What to produce
Print all of the entries exactly, minus the pictures.
Content starts
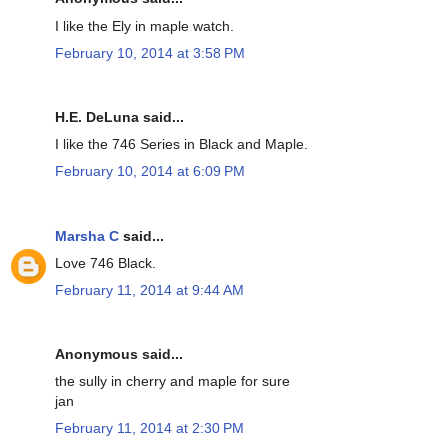
I like the Ely in maple watch.
February 10, 2014 at 3:58 PM
H.E. DeLuna said...
I like the 746 Series in Black and Maple.
February 10, 2014 at 6:09 PM
Marsha C
said...
Love 746 Black.
February 11, 2014 at 9:44 AM
Anonymous said...
the sully in cherry and maple for sure
jan
February 11, 2014 at 2:30 PM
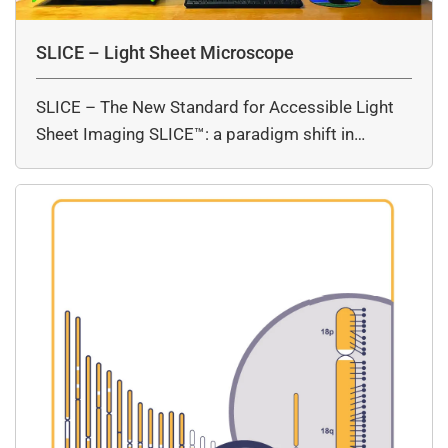
SLICE – Light Sheet Microscope
SLICE – The New Standard for Accessible Light
Sheet Imaging SLICE™: a paradigm shift in…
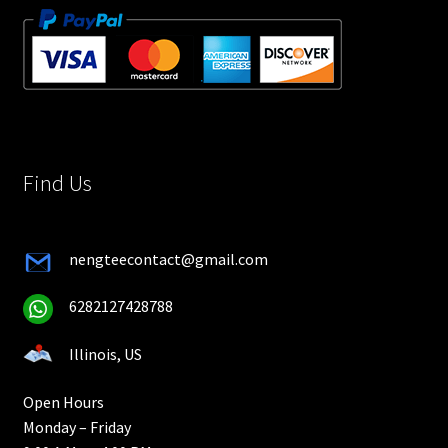
Find Us
nengteecontact@gmail.com
6282127428788
Illinois, US
Open Hours
Monday – Friday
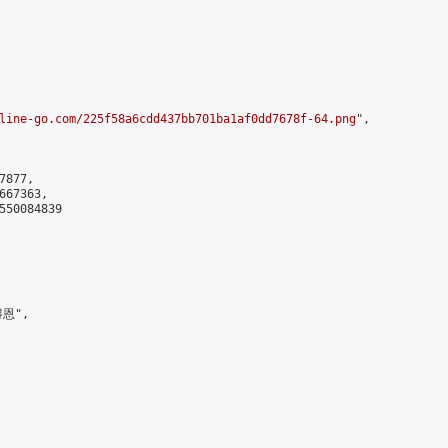
line-go.com/225f58a6cdd437bb701ba1af0dd7678f-64.png
",

877,

67363,

550084839

恩",
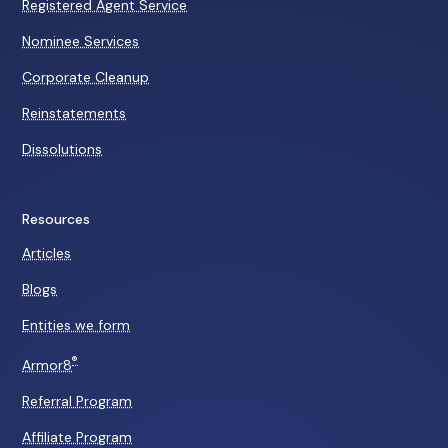
Registered Agent Service
Nominee Services
Corporate Cleanup
Reinstatements
Dissolutions
Resources
Articles
Blogs
Entities we form
®
Armor8
Referral Program
Affiliate Program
Content ends
Solution for this task
I like the Ely in maple watch.
February 10, 2014 at 3:58 PM
H.E. DeLuna said...
I like the 746 Series in Black and Maple.
February 10, 2014 at 6:09 PM
Marsha C
said...
Love 746 Black.
February 11, 2014 at 9:44 AM
Anonymous said...
the sully in cherry and maple for sure
jan
February 11, 2014 at 2:30 PM
SLICE – Light Sheet Microscope
SLICE – The New Standard for Accessible Light
Sheet Imaging SLICE™: a paradigm shift in…
Find Us
nengteecontact@gmail.com
6282127428788
Illinois, US
Open Hours
Monday – Friday
line-go.com/225f58a6cdd437bb701ba1af0dd7678f-64.png
",

877,

67363,

550084839

恩",
Registered Agent Service
Nominee Services
Corporate Cleanup
Reinstatements
Dissolutions
Resources
Articles
Blogs
Entities we form
®
Armor8
Referral Program
Affiliate Program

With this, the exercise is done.